Adote Medidas Provisórias
“A UE estará pronta para adotar a medida assim que pelo menos um país do Mercosul ratificar o acordo”, afirmou von der Leyen durante a coletiva de imprensa. Ela ressaltou que há um interesse claro em assegurar que os benefícios do acordo sejam implementados o mais rápido possível, afirmando: “Em resumo, estaremos prontos quando eles estiverem prontos.” Apesar da disposição, a presidente esclareceu que ainda não foi tomada uma decisão formal para a implementação do acordo.

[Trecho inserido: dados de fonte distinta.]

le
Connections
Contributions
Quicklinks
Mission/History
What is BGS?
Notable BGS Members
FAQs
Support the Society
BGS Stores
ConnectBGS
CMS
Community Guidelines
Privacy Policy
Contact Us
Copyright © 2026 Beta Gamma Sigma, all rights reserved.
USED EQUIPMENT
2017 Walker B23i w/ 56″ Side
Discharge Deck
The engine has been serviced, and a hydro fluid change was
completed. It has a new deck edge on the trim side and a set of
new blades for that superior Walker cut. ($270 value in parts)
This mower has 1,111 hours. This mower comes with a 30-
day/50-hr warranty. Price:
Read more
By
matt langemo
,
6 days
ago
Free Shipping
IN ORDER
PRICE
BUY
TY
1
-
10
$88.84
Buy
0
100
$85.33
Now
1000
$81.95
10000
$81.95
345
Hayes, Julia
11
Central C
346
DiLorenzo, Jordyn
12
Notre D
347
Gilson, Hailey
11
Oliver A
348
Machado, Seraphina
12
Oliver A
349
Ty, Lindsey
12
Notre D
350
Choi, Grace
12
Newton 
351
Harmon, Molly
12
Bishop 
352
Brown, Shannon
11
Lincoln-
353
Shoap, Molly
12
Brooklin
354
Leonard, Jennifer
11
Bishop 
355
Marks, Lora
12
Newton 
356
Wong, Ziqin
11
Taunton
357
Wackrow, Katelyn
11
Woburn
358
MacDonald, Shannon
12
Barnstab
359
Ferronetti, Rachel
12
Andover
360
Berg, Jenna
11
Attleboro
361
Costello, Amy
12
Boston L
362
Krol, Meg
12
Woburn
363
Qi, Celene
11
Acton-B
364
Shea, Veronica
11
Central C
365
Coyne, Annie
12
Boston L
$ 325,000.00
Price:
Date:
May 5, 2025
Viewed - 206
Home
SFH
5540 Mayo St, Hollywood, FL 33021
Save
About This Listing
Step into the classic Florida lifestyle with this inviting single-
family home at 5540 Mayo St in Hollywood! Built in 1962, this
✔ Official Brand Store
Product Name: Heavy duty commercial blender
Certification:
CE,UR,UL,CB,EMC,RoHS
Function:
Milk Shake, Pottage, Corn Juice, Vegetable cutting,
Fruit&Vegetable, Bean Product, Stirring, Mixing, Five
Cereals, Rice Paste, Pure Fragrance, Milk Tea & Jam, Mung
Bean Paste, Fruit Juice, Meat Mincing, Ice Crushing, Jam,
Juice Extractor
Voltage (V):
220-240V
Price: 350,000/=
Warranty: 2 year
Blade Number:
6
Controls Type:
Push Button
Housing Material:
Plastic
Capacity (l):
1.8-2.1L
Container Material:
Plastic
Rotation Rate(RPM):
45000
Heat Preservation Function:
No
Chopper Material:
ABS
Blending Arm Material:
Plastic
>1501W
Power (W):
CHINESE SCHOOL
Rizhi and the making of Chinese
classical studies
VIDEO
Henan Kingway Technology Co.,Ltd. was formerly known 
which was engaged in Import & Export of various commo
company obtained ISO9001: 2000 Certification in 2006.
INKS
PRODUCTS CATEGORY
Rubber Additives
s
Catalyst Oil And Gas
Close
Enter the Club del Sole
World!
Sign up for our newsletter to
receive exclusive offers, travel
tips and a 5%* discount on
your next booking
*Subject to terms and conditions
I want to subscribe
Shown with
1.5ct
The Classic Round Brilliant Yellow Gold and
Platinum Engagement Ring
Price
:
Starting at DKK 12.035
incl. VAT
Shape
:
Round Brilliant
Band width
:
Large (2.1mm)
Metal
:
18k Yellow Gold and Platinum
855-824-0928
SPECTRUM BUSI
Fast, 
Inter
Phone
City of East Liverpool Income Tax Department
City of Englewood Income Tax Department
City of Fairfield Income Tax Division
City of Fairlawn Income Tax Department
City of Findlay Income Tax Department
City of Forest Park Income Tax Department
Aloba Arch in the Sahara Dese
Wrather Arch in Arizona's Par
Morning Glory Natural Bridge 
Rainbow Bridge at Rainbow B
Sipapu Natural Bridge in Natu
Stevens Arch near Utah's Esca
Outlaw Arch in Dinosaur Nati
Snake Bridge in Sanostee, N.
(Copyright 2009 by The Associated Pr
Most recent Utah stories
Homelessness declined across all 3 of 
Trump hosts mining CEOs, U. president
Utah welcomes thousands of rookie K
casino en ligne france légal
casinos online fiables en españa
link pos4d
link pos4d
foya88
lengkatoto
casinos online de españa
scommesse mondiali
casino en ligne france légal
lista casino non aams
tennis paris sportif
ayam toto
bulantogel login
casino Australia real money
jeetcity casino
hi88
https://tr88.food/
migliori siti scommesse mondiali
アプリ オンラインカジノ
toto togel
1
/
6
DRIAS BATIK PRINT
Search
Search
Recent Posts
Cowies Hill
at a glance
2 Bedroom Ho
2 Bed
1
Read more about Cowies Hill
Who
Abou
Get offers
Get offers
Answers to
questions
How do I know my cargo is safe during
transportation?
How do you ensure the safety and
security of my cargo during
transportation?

Na mesma entrevista, António Costa, que preside o conselho de governos membros da UE, declarou que a Comissão Europeia possui autoridade para avançar com a implementação provisória do acordo.
Críticas e Atrasos
A decisão de seguir adiante com a implementação provisória pode provocar críticas, especialmente dos opositores do acordo, liderados pela França. Na quarta-feira anterior, o parlamento decidiu, por uma margem estreita, encaminhar o acordo comercial à Corte Europeia de Justiça para uma revisão legal, resultando em um atraso na ratificação. Uma nova votação pelo parlamento só poderá ocorrer após uma decisão da corte, que pode levar meses.
Importância do Acordo
O acordo de livre comércio é considerado essencial para a estratégia da Comissão Europeia de diversificar suas relações comerciais, reduzindo a dependência histórica dos Estados Unidos, especialmente à luz do antagonismo e da agressão durante o segundo mandato do ex-presidente Donald Trump. Desde então, a UE já firmou acordos com países como Japão e México, e está prestes a assinar um acordo similar com a Índia.
Com apoio dos países pecuaristas da América do Sul e interesses industriais europeus, o tratado visa eliminar gradualmente mais de 90% das tarifas sobre produtos variados, que vão desde a carne bovina argentina até veículos fabricados na Alemanha. Esse acordo poderá criar uma das maiores zonas de livre comércio do mundo, propiciando uma redução nos preços para mais de 700 milhões de consumidores.
Posicionamento da França
A França, que se destaca como o maior produtor agrícola da Europa, demandou proteções mais robustas para seus agricultores e tem buscado adiar o pacto. O chanceler alemão, Friedrich Merz, rotulou a votação que resultou no adiamento como “lamentável” e defendeu a aplicação provisória do acordo. A ratificação do tratado é considerada praticamente garantida na América do Sul, onde já conta com amplo apoio.
Composição do Mercosul
O Mercosul é composto pelas duas maiores economias da América do Sul, Brasil e Argentina, além de Paraguai e Uruguai. A Bolívia, como o mais recente membro do bloco, não está incluída no acordo comercial, mas possui a possibilidade de adesão nos próximos anos. A Venezuela, por sua vez, foi suspensa do Mercosul e não está contemplada no acordo.
A relação entre a União Europeia e o Mercosul representa uma importante oportunidade para o fortalecimento econômico bilateral, num momento em que o bloco europeu busca novas parcerias e diversificação em suas relações comerciais internacionais.